Friday, 22 May 2009

Mirrors + Yes Giantess + Erik Hassle + The Dolly Rockers @ London Hoxton Bar & Kitchen

A few days ago Breaking More Waves reported on the Great Escape in Brighton where two of our highlights pulled us into the world of synthtopia where Apple Macs and keyboards rule. These highlights were Brighton based pop noir specialists Mirrors and Boston, USA funksters Yes Giantess. At the Gold Dust club at Hoxton Bar and Kitchen, a venue of huge disco balls, black painted blockwork and industrial urban trendiness, both bands collide to bring an evening of electronic ecstasy with not a guitar in site.

But before the fingers can glide across the keys we have to endure the crime against pop music that is Dolly Rockers. An X Factor riot of sequins, short skirts and sauciness, they are a hand on the hip, dancing in front of the bedroom mirror, amateur Girls Aloud. Without a live band it’s backing track karaoke. They even have the audacity to sample a section from one of the best pop songs of the eighties - Duel by Propaganda - and destroy it. We’ll give them some credit for a song called Champagne Shirley that slags off girl glamour models and their most un-Girls Aloud use of the F word, but when they say “We’re going to do a rubbish ballad,” we couldn’t agree more.

“We couldn’t bring our full band all the way over from Sweden,” announces the Popjustice approved and Mystery Jets haircut a like Erik Hassle. So instead he serenades the audience with simple acoustic arrangements on the only guitar that will be seen for the evening. His set is short with well crafted songs and a flawless voice that could easily slip into the mainstream if given the right exposure.

Then the new princes of the keyboard take to the stage in two chapters. Yes Giantess have a song called Deceptive Man, and believe us these guys are deceptive men. They may not look like hot lovin’ sex machines whose mission it is to make the ladies swoon, but they have a few cheesy yet sincere tricks up their sleeves. Witness lead vocalist Jan announcing that “Making love to a tambourine ruins my hand.” This guy doesn’t bash or hit a tambourine, he makes love to it. Get that girls. His band mates join in with the physical arousal, bouncing and thrusting against their synths whilst throwing their heads back in sweaty orgasmic excitement whilst their drummer pounds away in shorts. And for girls who want some lyrical come on action try “I just want to say that you’re beautiful, you’re looking incredible, girl you’re making everybody’s day,” from the immense Daft Punkish slow groover Tuff N Stuff and then be prepared to practice making babies.

## JOBS
a. In the gig review, restate the paragraph beginning "We couldn't bring our full band" in fewer words, keeping its main facts.
b. From the gig review, repeat word for word the stretch from "But before the" through "couldn’t agree more.".
You won't need the data that comes next.

[Entries taken from a collection]
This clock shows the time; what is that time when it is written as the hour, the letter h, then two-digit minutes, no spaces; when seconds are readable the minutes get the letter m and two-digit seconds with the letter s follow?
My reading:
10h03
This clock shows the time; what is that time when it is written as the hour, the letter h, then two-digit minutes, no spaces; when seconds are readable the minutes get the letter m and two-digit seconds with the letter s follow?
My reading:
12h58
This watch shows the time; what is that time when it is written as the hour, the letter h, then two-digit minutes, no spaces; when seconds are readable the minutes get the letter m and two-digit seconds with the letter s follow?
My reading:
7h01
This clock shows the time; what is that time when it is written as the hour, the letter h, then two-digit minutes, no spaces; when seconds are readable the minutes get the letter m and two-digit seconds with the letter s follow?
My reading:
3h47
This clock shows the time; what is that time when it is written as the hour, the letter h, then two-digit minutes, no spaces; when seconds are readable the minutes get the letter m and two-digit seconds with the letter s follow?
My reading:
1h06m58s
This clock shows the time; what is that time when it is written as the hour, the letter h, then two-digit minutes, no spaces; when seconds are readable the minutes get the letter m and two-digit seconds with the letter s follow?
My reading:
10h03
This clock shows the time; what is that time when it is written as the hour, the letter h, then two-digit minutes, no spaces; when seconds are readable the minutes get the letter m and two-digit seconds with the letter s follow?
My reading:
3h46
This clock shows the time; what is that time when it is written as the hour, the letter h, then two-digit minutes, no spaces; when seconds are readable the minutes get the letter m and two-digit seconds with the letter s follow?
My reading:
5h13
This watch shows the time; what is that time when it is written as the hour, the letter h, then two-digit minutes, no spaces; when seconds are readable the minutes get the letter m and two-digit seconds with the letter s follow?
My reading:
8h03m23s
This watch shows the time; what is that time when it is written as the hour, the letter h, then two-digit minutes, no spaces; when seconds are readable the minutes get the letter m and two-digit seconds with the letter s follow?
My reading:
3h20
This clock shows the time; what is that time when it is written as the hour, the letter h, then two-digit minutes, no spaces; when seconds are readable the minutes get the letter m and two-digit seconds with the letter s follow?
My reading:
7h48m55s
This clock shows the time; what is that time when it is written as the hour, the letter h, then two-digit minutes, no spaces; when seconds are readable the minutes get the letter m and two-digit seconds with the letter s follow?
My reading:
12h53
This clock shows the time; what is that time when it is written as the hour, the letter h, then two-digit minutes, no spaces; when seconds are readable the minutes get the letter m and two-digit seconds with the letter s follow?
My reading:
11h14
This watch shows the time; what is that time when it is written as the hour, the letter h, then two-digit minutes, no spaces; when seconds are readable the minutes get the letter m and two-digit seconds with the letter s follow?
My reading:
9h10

## ANSWERS TO THE PROBLEMS
a. Erik Hassle, backed by Popjustice and sporting a Mystery Jets-style haircut, couldn't bring his full band from Sweden. Instead he played simple acoustic arrangements on the evening's only guitar. His short set offered well-crafted songs and a flawless voice that could go mainstream with the right exposure.

b.
But before the fingers can glide across the keys we have to endure the crime against pop music that is Dolly Rockers. An X Factor riot of sequins, short skirts and sauciness, they are a hand on the hip, dancing in front of the bedroom mirror, amateur Girls Aloud. Without a live band it’s backing track karaoke. They even have the audacity to sample a section from one of the best pop songs of the eighties - Duel by Propaganda - and destroy it. We’ll give them some credit for a song called Champagne Shirley that slags off girl glamour models and their most un-Girls Aloud use of the F word, but when they say “We’re going to do a rubbish ballad,” we couldn’t agree more.